WORK REQUEST: Work out how many lines of the records hold the string "clef", and reply with that number alone.

DATA TO USE:

+++++

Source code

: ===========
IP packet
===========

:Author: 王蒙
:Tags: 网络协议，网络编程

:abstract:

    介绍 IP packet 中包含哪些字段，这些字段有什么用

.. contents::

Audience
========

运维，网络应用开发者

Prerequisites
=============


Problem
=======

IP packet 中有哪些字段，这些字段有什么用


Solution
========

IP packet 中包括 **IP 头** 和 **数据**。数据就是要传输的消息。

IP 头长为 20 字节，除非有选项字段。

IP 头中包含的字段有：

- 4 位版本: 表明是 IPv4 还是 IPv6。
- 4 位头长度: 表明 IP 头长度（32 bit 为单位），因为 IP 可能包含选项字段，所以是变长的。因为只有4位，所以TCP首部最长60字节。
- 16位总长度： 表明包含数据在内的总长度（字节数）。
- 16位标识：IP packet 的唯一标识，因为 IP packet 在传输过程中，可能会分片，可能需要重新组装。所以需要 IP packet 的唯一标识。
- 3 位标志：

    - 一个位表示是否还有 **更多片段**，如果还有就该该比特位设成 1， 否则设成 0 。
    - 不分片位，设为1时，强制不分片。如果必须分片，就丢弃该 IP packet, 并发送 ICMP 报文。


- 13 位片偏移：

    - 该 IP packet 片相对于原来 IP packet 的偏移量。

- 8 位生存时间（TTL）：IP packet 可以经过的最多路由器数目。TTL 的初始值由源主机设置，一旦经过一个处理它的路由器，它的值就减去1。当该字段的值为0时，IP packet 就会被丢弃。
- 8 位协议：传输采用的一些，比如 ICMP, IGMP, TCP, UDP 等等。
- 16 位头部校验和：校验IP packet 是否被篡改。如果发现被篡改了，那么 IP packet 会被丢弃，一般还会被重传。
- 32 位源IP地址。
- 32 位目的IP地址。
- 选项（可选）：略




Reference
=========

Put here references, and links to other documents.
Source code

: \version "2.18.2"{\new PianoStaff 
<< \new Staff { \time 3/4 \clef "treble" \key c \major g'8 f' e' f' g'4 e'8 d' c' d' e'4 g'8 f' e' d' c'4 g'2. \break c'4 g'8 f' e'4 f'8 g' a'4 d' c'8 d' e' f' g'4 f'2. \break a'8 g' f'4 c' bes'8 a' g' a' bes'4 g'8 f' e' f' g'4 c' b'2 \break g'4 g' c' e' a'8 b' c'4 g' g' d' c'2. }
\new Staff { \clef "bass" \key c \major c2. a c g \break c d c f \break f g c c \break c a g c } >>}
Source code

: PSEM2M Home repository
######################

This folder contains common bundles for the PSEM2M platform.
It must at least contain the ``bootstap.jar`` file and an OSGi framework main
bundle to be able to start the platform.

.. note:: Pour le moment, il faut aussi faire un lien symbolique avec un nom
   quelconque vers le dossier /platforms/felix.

+++++

RESPONSE TO THIS EXERCISE: 2